Der 18. Januar 1871 markierte nicht eigentlich den Gründungstag des Zweiten Deutschen Kaiserreiches. Staatsrechtlich fand diese bereits am 1. Januar 1871 mit dem Inkrafttreten der Reichsverfassung statt. Diese Reichsverfassung war die veränderte Verfassung des Norddeutschen Bundes, nachdem durch Verträge die süddeutschen Staaten Bayern, Württemberg, Baden und Hessen im November/Dezember 1870 beigetreten waren. Insofern stellte der 18. Januar 1871 recht eigentlich die Amtsübernahme des Deutschen Kaisers bzw. die „Proklamierung“ des Reiches dar.
────────
### ZU ERLEDIGENDE AUFGABEN
A - Fassen Sie den Absatz des Textes zur Reichsgründung, der mit „Der 18. Januar 1871“ beginnt, kürzer zusammen. Die wichtigsten Fakten sollen dabei erhalten bleiben.
B - Aktualisieren Sie den Text zur Reichsgründung zwischen „Der 18. Januar 1871 markierte“ und „des Reiches dar.“ einschließlich. Setzen Sie dabei überall „Verfassung des Deutschen Reiches“ an die Stelle von „Reichsverfassung“.

### ROHDATEN
────────
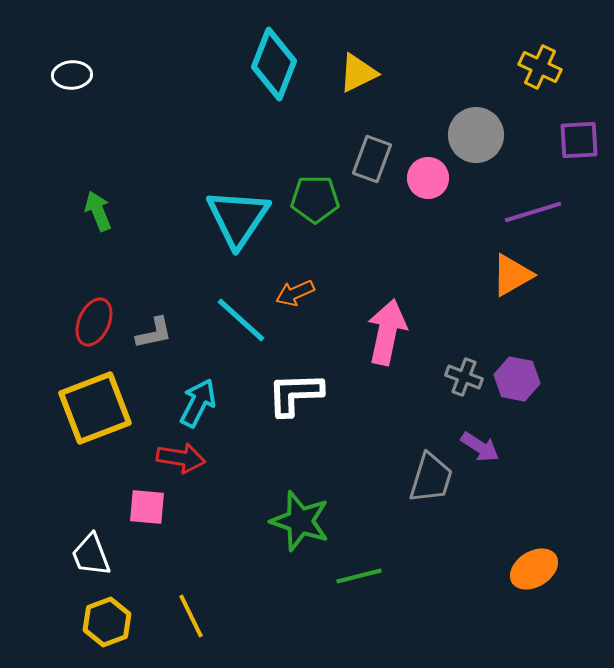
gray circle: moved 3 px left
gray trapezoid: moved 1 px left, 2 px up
────────
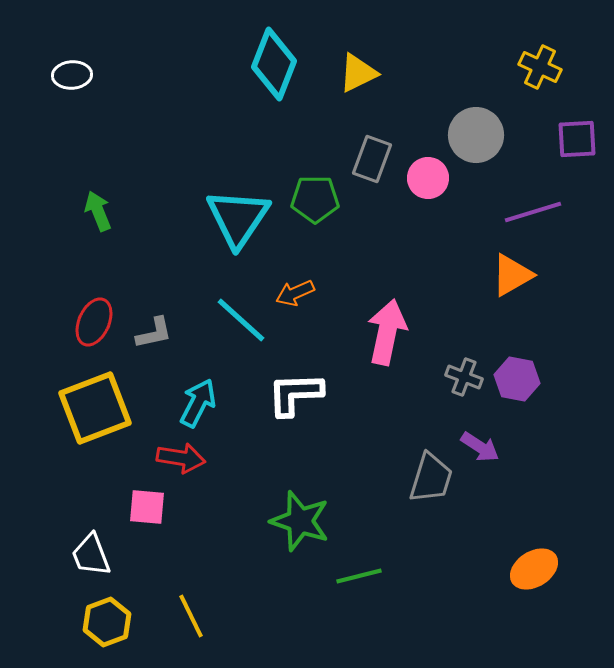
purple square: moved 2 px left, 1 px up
────────
### ERGEBNISSE JE AUFGABE
A - Staatsrechtlich wurde das Zweite Deutsche Kaiserreich nicht am 18. Januar 1871 gegründet, sondern bereits am 1. Januar 1871 mit dem Inkrafttreten der Reichsverfassung. Diese war die veränderte Verfassung des Norddeutschen Bundes, dem Bayern, Württemberg, Baden und Hessen im November/Dezember 1870 durch Verträge beigetreten waren. Der 18. Januar 1871 steht daher für die Amtsübernahme des Deutschen Kaisers bzw. die „Proklamierung“ des Reiches.

B -
Der 18. Januar 1871 markierte nicht eigentlich den Gründungstag des Zweiten Deutschen Kaiserreiches. Staatsrechtlich fand diese bereits am 1. Januar 1871 mit dem Inkrafttreten der Verfassung des Deutschen Reiches statt. Diese Verfassung des Deutschen Reiches war die veränderte Verfassung des Norddeutschen Bundes, nachdem durch Verträge die süddeutschen Staaten Bayern, Württemberg, Baden und Hessen im November/Dezember 1870 beigetreten waren. Insofern stellte der 18. Januar 1871 recht eigentlich die Amtsübernahme des Deutschen Kaisers bzw. die „Proklamierung“ des Reiches dar.